De même, les initiatives en matière d’hygiène publique, d’accès à l’eau potable et de gestion des déchets médicaux témoignent d’une volonté affirmée de traiter les causes profondes des pathologies.
Gouvernance, éthique et défis persistants
Malgré ces progrès, le ministre reconnaît les lacunes du système, notamment en ce qui concerne l’éthique professionnelle, la qualité de l’accueil des patients et la discipline. Des mécanismes de contrôle, d’inspection et de sanction ont été intensifiés, mais la transformation des comportements reste un enjeu majeur.
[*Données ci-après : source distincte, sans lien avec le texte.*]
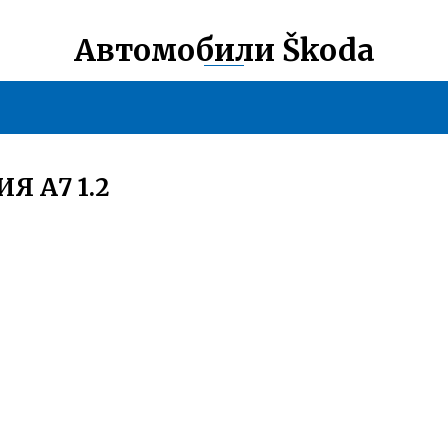
Автомобили Škoda
Я А7 1.2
La question des ressources humaines, des institutions de formation et de la régulation du secteur privé apparaît également comme un chantier délicat, nécessitant des réformes structurelles profondes.
Une ambition régionale au sein de l’AES
Enfin, la dimension régionale se profile comme un levier stratégique essentiel. La collaboration avec les pays membres de l’Alliance des États du Sahel (AES) ouvre des perspectives de mutualisation des compétences, des équipements et des politiques de santé.
Cette synergie pourrait, à terme, aboutir à une organisation sanitaire commune, renforçant l’autonomie collective face aux défis de santé publique.
Un système en pleine mutation
Cet entretien révèle une évidence : le système de santé nigérien est engagé dans une profonde transformation. Entre les contraintes structurelles héritées et des ambitions clairement affichées, il progresse vers un modèle plus autonome, plus accessible et mieux intégré.
Si les obstacles demeurent nombreux, la trajectoire choisie exprime une détermination sans faille : faire de la santé un pilier essentiel de la souveraineté nationale.